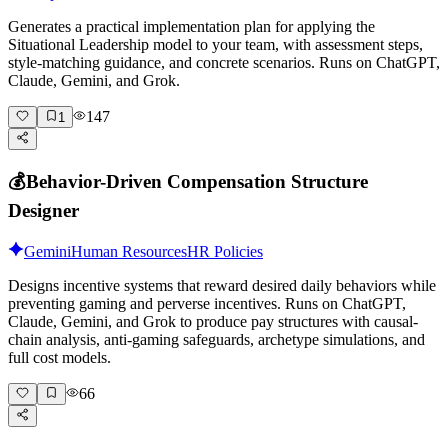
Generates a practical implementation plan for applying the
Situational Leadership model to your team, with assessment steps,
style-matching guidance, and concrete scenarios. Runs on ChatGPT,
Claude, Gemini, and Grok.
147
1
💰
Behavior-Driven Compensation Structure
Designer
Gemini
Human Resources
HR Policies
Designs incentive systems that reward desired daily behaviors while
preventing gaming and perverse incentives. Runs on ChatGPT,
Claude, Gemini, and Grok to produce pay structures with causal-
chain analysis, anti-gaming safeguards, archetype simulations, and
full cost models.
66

• [PROBLEM DESCRIPTION]: Reply with an exact copy of the lines running from the one containing "Claude, Gemini, and Grok to" through the end of the entries above, both ends included.

• [WRITTEN SOLUTION]:
Claude, Gemini, and Grok to produce pay structures with causal-
chain analysis, anti-gaming safeguards, archetype simulations, and
full cost models.
66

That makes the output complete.